Amazon has data on every single shopper who has made a purchase through the platform. Considering that over 50% (and growing) of all product searches begin on Amazon, that is a massive amount of data. But the data that Amazon has is different, and arguably more valuable, than both Facebook and Google combined. Where Facebook data is interest centric and Google data is search centric, Amazon data is purchase centric.

When working in the Google/Bing/Yahoo SEO sphere and attempting to drive conversions, there is still a massively human element that is needed to bridge the gap between what someone searched for and their behavior on a web page. Even ecommerce websites pose a difficult challenge when looking at how to increase conversions. Most of the time it is a three prong approach between UX, UI, and SEO, and even then there is a lot of ambiguity.

Amazon, on the other hand, is purely transactional. Shopper are not using Amazon like a library, rather they use Amazon like a retail store. Amazon’s massive shelf necessitates the use of their search.

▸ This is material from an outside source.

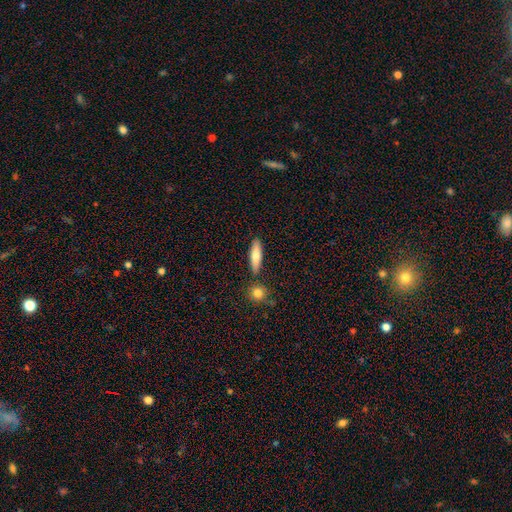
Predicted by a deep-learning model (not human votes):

Imagine walking into the largest store imaginable, whose layout and stock is constantly changing. You wouldn’t attempt to browse or wander through the store* if you knew what you wanted to purchase; rather, you’d probably find the nearest associate and ask them where the product you are looking for is located. Amazon’s search bar is that associate and hundreds of millions of shoppers are asking it where they can find products. They want to make a purchase and Amazon has been collecting data since it started on how to help people make a purchase.


Now, take all of that data and apply that to digital advertising. How many times have you searched for something on a search engine only for an odd or irrelevant ad to pop up? Granted, they have gotten much better and much more targeted, but they still happen. Or take the ads or sponsored links in an article; how many times do those apply to anything you re interested in? How often are they about losing weight or finding a Russian bride or something else that is clickbait?

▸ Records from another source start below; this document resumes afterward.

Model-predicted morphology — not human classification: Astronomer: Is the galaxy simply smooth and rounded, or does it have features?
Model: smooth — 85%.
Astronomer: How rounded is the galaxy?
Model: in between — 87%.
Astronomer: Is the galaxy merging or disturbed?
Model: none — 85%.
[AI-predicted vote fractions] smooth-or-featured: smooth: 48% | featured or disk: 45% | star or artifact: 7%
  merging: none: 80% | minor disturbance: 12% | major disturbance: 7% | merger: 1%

What if, instead of these irrelevant ads that only inspire you to turn your adblocker on, you start seeing ads, promotions, or coupons for things that you use and purchase or are interested in purchasing? Imagine reading this article and seeing an ad on the side of the page for 20% off laundry detergent through Amazon, and it just so happens that you are getting low on detergent because the last time you ordered detergent from Amazon was three or four weeks ago and Amazon knows that you purchase laundry detergent every three or four weeks. How much do you think advertisers would be willing to pay for ad space like that? Now there is no such thing as a guaranteed conversion in digital marketing, but the above example gets pretty close.

*Side note: browsing Amazon by clicking on products in the “People also viewed these products” portion is a great way to waste an afternoon.